MATERIAL SUPPLIED:
====

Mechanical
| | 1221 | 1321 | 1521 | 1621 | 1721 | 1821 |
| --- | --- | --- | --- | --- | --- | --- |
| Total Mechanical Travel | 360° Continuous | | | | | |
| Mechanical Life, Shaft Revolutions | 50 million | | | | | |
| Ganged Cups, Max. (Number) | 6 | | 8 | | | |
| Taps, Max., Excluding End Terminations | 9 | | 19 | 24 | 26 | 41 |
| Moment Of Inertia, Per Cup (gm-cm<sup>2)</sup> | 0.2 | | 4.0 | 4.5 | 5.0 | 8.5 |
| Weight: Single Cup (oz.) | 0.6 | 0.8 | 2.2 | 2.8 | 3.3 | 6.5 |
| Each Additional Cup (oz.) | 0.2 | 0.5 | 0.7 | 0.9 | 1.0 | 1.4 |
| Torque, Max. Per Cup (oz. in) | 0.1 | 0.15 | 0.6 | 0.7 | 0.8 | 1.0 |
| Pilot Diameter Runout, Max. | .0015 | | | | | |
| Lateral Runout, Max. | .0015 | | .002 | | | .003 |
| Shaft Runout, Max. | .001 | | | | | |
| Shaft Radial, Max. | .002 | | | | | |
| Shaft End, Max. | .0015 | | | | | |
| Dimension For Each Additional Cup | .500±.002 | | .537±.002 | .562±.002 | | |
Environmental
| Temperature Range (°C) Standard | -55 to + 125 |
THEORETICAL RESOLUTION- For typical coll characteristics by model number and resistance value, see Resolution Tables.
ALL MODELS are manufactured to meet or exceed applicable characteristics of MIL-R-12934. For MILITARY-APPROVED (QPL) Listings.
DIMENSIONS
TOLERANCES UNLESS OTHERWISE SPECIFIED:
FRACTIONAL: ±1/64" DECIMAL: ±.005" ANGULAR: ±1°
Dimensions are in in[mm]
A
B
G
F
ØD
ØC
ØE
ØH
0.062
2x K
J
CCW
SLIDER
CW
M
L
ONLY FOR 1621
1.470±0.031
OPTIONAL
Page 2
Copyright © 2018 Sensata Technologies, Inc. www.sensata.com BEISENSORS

====

GOAL OF THE EXERCISE:
Print all the data above word for word.

TASK ANSWER:
Mechanical
| | 1221 | 1321 | 1521 | 1621 | 1721 | 1821 |
| --- | --- | --- | --- | --- | --- | --- |
| Total Mechanical Travel | 360° Continuous | | | | | |
| Mechanical Life, Shaft Revolutions | 50 million | | | | | |
| Ganged Cups, Max. (Number) | 6 | | 8 | | | |
| Taps, Max., Excluding End Terminations | 9 | | 19 | 24 | 26 | 41 |
| Moment Of Inertia, Per Cup (gm-cm<sup>2)</sup> | 0.2 | | 4.0 | 4.5 | 5.0 | 8.5 |
| Weight: Single Cup (oz.) | 0.6 | 0.8 | 2.2 | 2.8 | 3.3 | 6.5 |
| Each Additional Cup (oz.) | 0.2 | 0.5 | 0.7 | 0.9 | 1.0 | 1.4 |
| Torque, Max. Per Cup (oz. in) | 0.1 | 0.15 | 0.6 | 0.7 | 0.8 | 1.0 |
| Pilot Diameter Runout, Max. | .0015 | | | | | |
| Lateral Runout, Max. | .0015 | | .002 | | | .003 |
| Shaft Runout, Max. | .001 | | | | | |
| Shaft Radial, Max. | .002 | | | | | |
| Shaft End, Max. | .0015 | | | | | |
| Dimension For Each Additional Cup | .500±.002 | | .537±.002 | .562±.002 | | |
Environmental
| Temperature Range (°C) Standard | -55 to + 125 |
THEORETICAL RESOLUTION- For typical coll characteristics by model number and resistance value, see Resolution Tables.
ALL MODELS are manufactured to meet or exceed applicable characteristics of MIL-R-12934. For MILITARY-APPROVED (QPL) Listings.
DIMENSIONS
TOLERANCES UNLESS OTHERWISE SPECIFIED:
FRACTIONAL: ±1/64" DECIMAL: ±.005" ANGULAR: ±1°
Dimensions are in in[mm]
A
B
G
F
ØD
ØC
ØE
ØH
0.062
2x K
J
CCW
SLIDER
CW
M
L
ONLY FOR 1621
1.470±0.031
OPTIONAL
Page 2
Copyright © 2018 Sensata Technologies, Inc. www.sensata.com BEISENSORS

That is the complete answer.